FDA approves updated label for Regeneron’s EYLEA treating wet AMD

In a significant development for ophthalmic care, Regeneron Pharmaceuticals has received approval from the U.S. Food and Drug Administration (FDA) for a supplemental Biologics License Application (sBLA) for EYLEA (aflibercept) Injection. This approval updates the label to include a modified 12-week dosing schedule for patients with wet age-related macular degeneration (wet AMD), providing a flexible treatment regimen designed to improve patient outcomes.

The FDA’s approval of the updated label for EYLEA is based on robust data from the second year of the phase 3 VIEW 1 and 2 trials, which demonstrated the effectiveness of the 12-week dosing interval in managing wet AMD, a leading cause of vision loss among older adults. This label update will aid retinal physicians in making informed treatment decisions, offering them the flexibility to tailor dosing schedules to patient needs.

George D. Yancopoulos, President and Chief Scientific Officer at Regeneron, expressed his satisfaction with the FDA’s decision: “We are pleased that the FDA has approved an updated label for EYLEA. Providing information to retinal physicians about the visual outcomes with a modified 12-week dosing schedule will help physicians make the most informed choices in treating patients suffering from wet age-related macular degeneration.”

EYLEA is a vascular endothelial growth factor (VEGF) inhibitor that plays a crucial role in preventing the growth of new blood vessels and reducing fluid leakage in the eye. By blocking VEGF-A and placental growth factor (PLGF), EYLEA effectively manages the progression of diseases marked by unwanted angiogenesis and vascular leakage.

In the United States, EYLEA Injection is indicated not only for wet AMD but also for the treatment of Macular Edema following Retinal Vein Occlusion (RVO), Diabetic Macular Edema (DME), and Diabetic Retinopathy (DR) in patients with DME.

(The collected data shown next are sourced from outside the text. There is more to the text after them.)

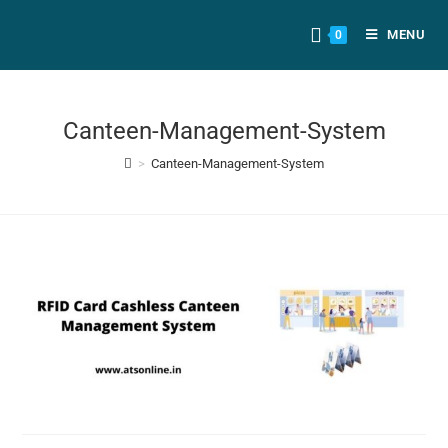
MENU
0
Canteen-Management-System
>
Canteen-Management-System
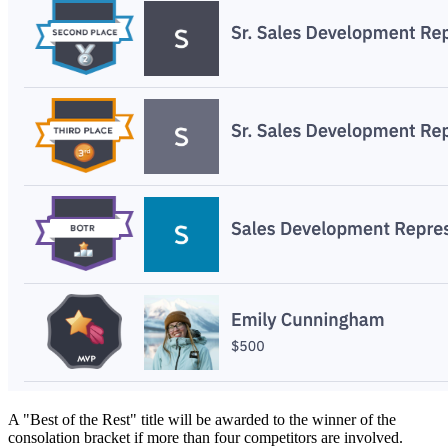
A "Best of the Rest" title will be awarded to the winner of the
consolation bracket if more than four competitors are involved.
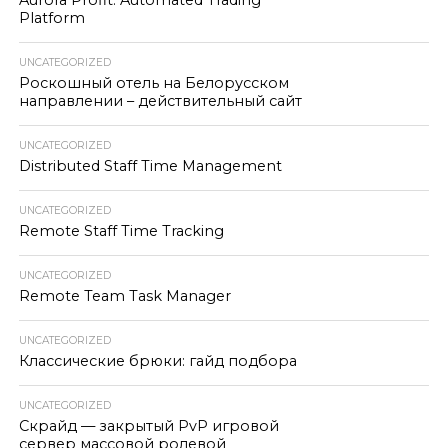
Aurora Profit: Automated Trading
Platform
UNCATEGORIZED
Роскошный отель на Белорусском
направлении – действительный сайт
UNCATEGORIZED
Distributed Staff Time Management
UNCATEGORIZED
Remote Staff Time Tracking
UNCATEGORIZED
Remote Team Task Manager
UNCATEGORIZED
Классические брюки: гайд подбора
UNCATEGORIZED
Скрайд — закрытый PvP игровой
сервер массовой ролевой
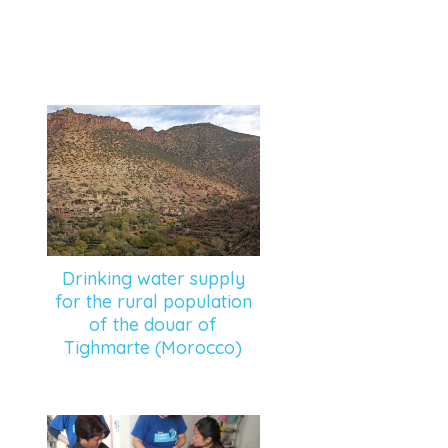
Drinking water supply
for the rural population
of the douar of
Tighmarte (Morocco)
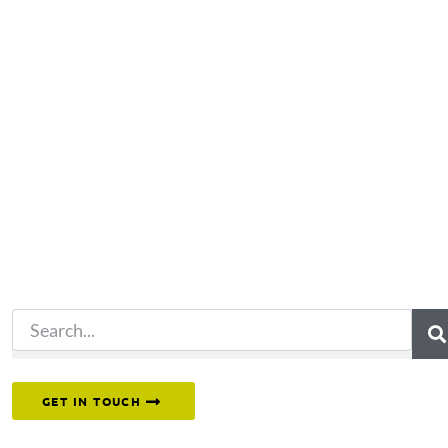
Not what you're looking 
Try another search.
Or reach out to our team directly.
GET IN TOUCH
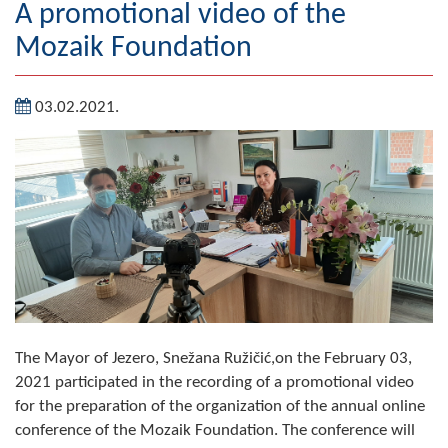
A promotional video of the
Geography
Mozaik Foundation
Populated places
03.02.2021.
Art and Entertainment
Photo Gallery
MAYOR
Mayor
Deputy Mayor
ASSEMBLY
The Mayor of Jezero, Snežana Ružičić,on the February 03,
By-law of the Municipality
2021 participated in the recording of a promotional video
for the preparation of the organization of the annual online
Assembly Council
conference of the Mozaik Foundation. The conference will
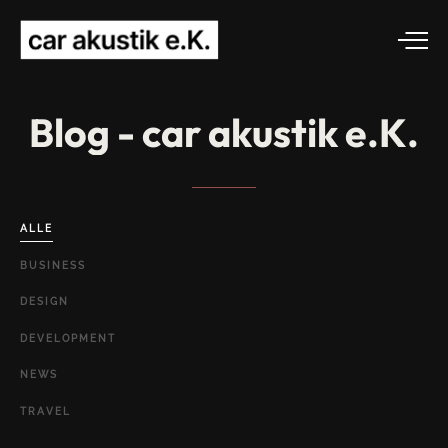
Blog
-
car
akustik
e.K.
ALLE
BUSINESS
DESIGN
DEVELOPMENT
NEWS
TRAVEL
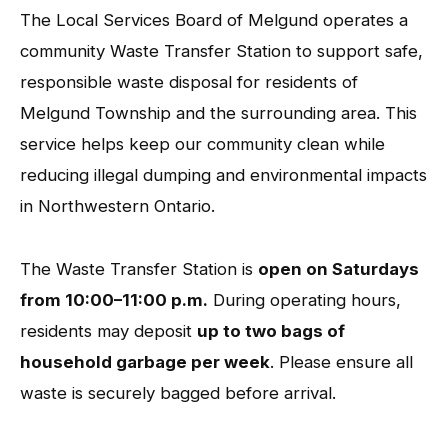
The Local Services Board of Melgund operates a
community Waste Transfer Station to support safe,
responsible waste disposal for residents of
Melgund Township and the surrounding area. This
service helps keep our community clean while
reducing illegal dumping and environmental impacts
in Northwestern Ontario.
The Waste Transfer Station is
open on Saturdays
from 10:00–11:00 p.m.
During operating hours,
residents may deposit
up to two bags of
household garbage per week
. Please ensure all
waste is securely bagged before arrival.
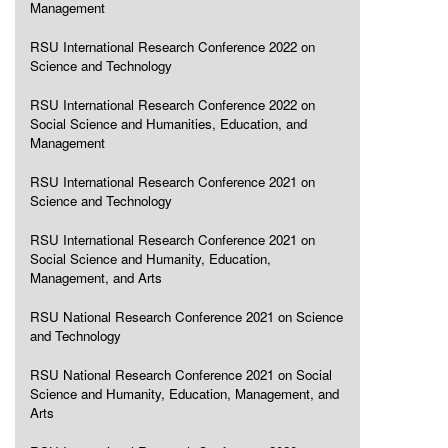
Management
RSU International Research Conference 2022 on
Science and Technology
RSU International Research Conference 2022 on
Social Science and Humanities, Education, and
Management
RSU International Research Conference 2021 on
Science and Technology
RSU International Research Conference 2021 on
Social Science and Humanity, Education,
Management, and Arts
RSU National Research Conference 2021 on Science
and Technology
RSU National Research Conference 2021 on Social
Science and Humanity, Education, Management, and
Arts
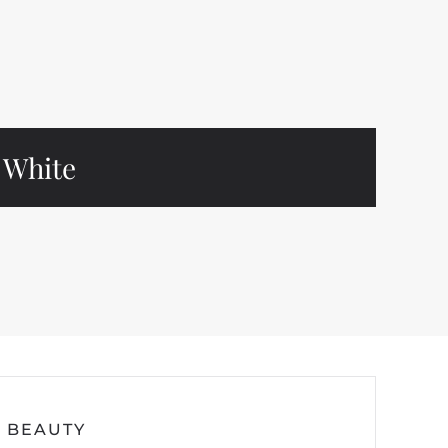
White
BEAUTY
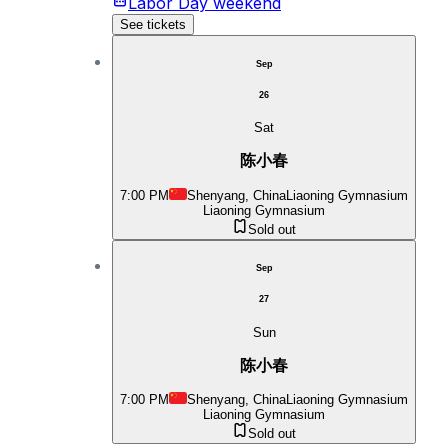
Labor Day weekend
See tickets
Sep
26
Sat
陈小春
7:00 PM
Shenyang, China
Liaoning Gymnasium
Liaoning Gymnasium
Sold out
Sep
27
Sun
陈小春
7:00 PM
Shenyang, China
Liaoning Gymnasium
Liaoning Gymnasium
Sold out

The approval of the sBLA for EYLEA marks an important milestone in the treatment of ocular diseases, especially for those with wet AMD. By adapting treatment intervals based on the latest clinical evidence, Regeneron continues to pioneer advancements in therapeutic options for patients with serious eye conditions, improving both the quality of care and patient quality of life.

With this update, EYLEA sets a new standard in the personalized care approach, offering retinal specialists an enhanced tool in their arsenal against complex ocular diseases. As the prevalence of these conditions increases with an aging global population, treatments like EYLEA are critical in managing the associated vision loss effectively.